Banks perceived to have solid capital-raising strategies, especially tier-1 players, are now investor favourites. United Bank for Africa (UBA), which launched a N157 billion rights issue, hit a record high share price of N46.05. Trading activity was also dominated by FCMB, Accesscorp, and Zenith Bank. The NGX Banking Index climbed by 5.4% in the week, outpacing the All-Share Index’s 4.3% growth and lifting year-to-date returns to 27.8%.

Market experts note that investor sentiment is a blend of confidence and strategic speculation, with many betting on banks likely to emerge as winners in the recapitalisation process. Analysts expect further corporate actions such as mergers and acquisitions, especially among smaller banks trying to avoid losing investor confidence or regulatory licenses. Major block trades, like those from FBN Holdings and Fidelity Bank, also indicate a shift in shareholder dynamics and potential industry consolidation.
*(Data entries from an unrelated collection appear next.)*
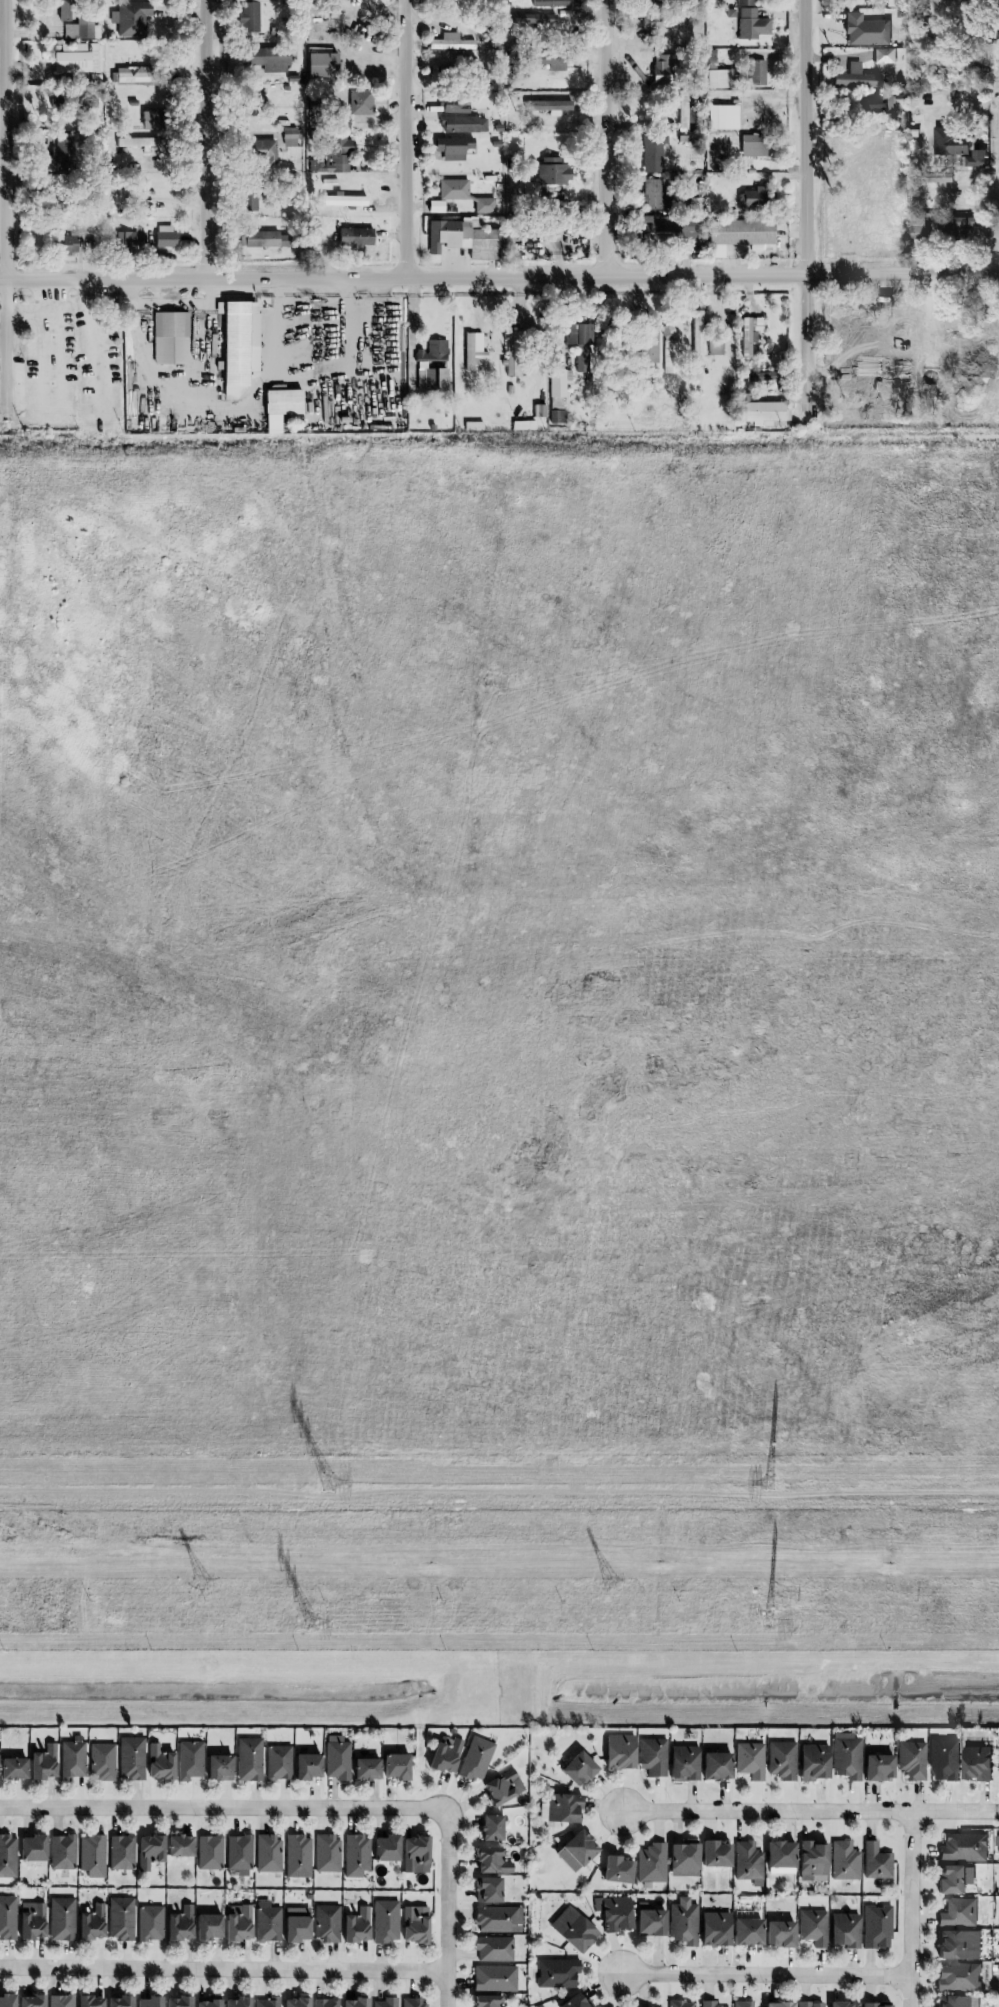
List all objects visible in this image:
building: (554, 3)
building: (743, 3)
building: (65, 10)
building: (248, 16)
building: (129, 18)
building: (520, 20)
building: (544, 21)
building: (751, 24)
building: (82, 30)
building: (865, 31)
road: (3, 33)
road: (366, 35)
building: (450, 43)
building: (883, 56)
building: (77, 59)
building: (267, 60)
building: (548, 61)
building: (320, 63)
building: (662, 69)
building: (757, 72)
building: (132, 75)
building: (855, 78)
building: (719, 79)
building: (360, 102)
building: (871, 102)
building: (452, 104)
building: (556, 105)
building: (684, 114)
building: (722, 117)
building: (150, 121)
building: (463, 125)
building: (290, 137)
road: (407, 138)
road: (607, 138)
road: (207, 139)
building: (752, 145)
building: (956, 147)
building: (452, 148)
building: (260, 151)
building: (651, 153)
building: (61, 155)
building: (332, 157)
building: (546, 178)
building: (940, 178)
building: (465, 194)
building: (653, 196)
building: (750, 198)
building: (343, 200)
road: (807, 206)
road: (6, 207)
building: (655, 224)
building: (963, 225)
building: (915, 228)
building: (690, 232)
building: (740, 232)
building: (164, 236)
building: (354, 237)
building: (70, 238)
building: (466, 238)
building: (128, 239)
building: (264, 240)
road: (499, 277)
building: (747, 335)
building: (170, 338)
building: (697, 338)
building: (580, 342)
building: (237, 343)
building: (715, 347)
building: (649, 348)
building: (669, 350)
building: (434, 351)
building: (474, 351)
building: (514, 352)
building: (763, 377)
building: (430, 379)
building: (442, 379)
building: (421, 380)
building: (560, 385)
building: (279, 408)
building: (764, 413)
building: (559, 415)
road: (972, 655)
road: (777, 906)
road: (987, 915)
road: (976, 1057)
road: (988, 1263)
road: (989, 1321)
road: (989, 1353)
road: (979, 1376)
road: (995, 1391)
road: (959, 1431)
power tower: (329, 1483)
power tower: (770, 1483)
power tower: (614, 1581)
power tower: (206, 1582)
power tower: (311, 1624)
power tower: (771, 1625)
building: (619, 1751)
building: (846, 1755)
building: (652, 1756)
building: (130, 1758)
building: (248, 1758)
building: (475, 1758)
building: (72, 1759)
building: (189, 1759)
building: (912, 1759)
building: (943, 1759)
building: (336, 1760)
building: (749, 1760)
building: (781, 1760)
building: (101, 1761)
building: (812, 1761)
building: (42, 1762)
building: (158, 1762)
building: (277, 1762)
building: (683, 1762)
building: (975, 1763)
building: (715, 1764)
building: (306, 1765)
building: (218, 1766)
building: (395, 1766)
building: (878, 1766)
building: (12, 1767)
building: (365, 1768)
building: (577, 1768)
building: (502, 1787)
road: (223, 1807)
building: (560, 1808)
road: (811, 1811)
building: (490, 1827)
building: (996, 1840)
building: (178, 1845)
building: (32, 1847)
building: (385, 1847)
building: (963, 1847)
building: (148, 1850)
building: (575, 1850)
building: (61, 1851)
building: (120, 1852)
building: (209, 1852)
building: (715, 1852)
building: (238, 1853)
building: (268, 1853)
building: (326, 1853)
building: (414, 1854)
building: (7, 1855)
building: (91, 1855)
building: (297, 1855)
building: (355, 1855)
building: (780, 1857)
building: (682, 1859)
building: (812, 1859)
building: (491, 1860)
building: (844, 1860)
building: (876, 1861)
building: (651, 1862)
building: (747, 1862)
building: (616, 1869)
building: (951, 1878)
building: (486, 1889)
road: (449, 1909)
road: (912, 1909)
building: (614, 1912)
building: (958, 1912)
building: (7, 1917)
building: (120, 1918)
building: (31, 1919)
building: (61, 1919)
building: (497, 1919)
building: (649, 1920)
building: (267, 1921)
building: (385, 1921)
building: (683, 1921)
building: (149, 1922)
building: (90, 1923)
building: (179, 1923)
building: (296, 1923)
building: (238, 1924)
building: (326, 1924)
building: (413, 1924)
building: (356, 1925)
building: (207, 1926)
building: (876, 1926)
building: (812, 1927)
building: (572, 1929)
building: (714, 1929)
building: (844, 1930)
building: (746, 1931)
building: (779, 1933)
building: (958, 1944)
building: (493, 1948)
road: (224, 1968)
building: (556, 1973)
road: (766, 1975)
building: (958, 1977)
building: (494, 1978)
building: (998, 1981)
building: (6, 1999)
building: (30, 2000)
building: (60, 2000)
building: (486, 2000)
building: (88, 2001)
building: (119, 2001)
building: (149, 2001)
building: (178, 2001)
building: (238, 2001)
building: (573, 2001)
building: (956, 2001)
building: (206, 2002)
building: (267, 2002)
building: (295, 2002)
building: (355, 2002)
building: (385, 2002)
building: (413, 2002)
building: (682, 2003)
building: (709, 2003)
building: (843, 2003)
building: (742, 2004)
building: (778, 2004)
building: (810, 2004)
building: (875, 2004)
The recapitalisation effort is also seen as a tool for broader economic impact. A better-capitalised banking system, according to the CBN, will be crucial in funding large-scale infrastructure and industrial projects that support Nigeria’s push toward a $1 trillion economy. Investors are drawn not just by strong fundamentals but also by the long-term potential of a more stable and capable financial system.

Despite the current bullish mood, analysts caution that challenges lie ahead. Mid-tier and regional banks with no clear recapitalisation paths could face forced mergers or license downgrades. Market volatility may increase as weaker institutions announce restructuring plans. Still, for now, the sentiment remains optimistic, and banking stocks are the clear favourites in Nigeria’s capital markets, with more revaluation expected as the March 2026 deadline approaches.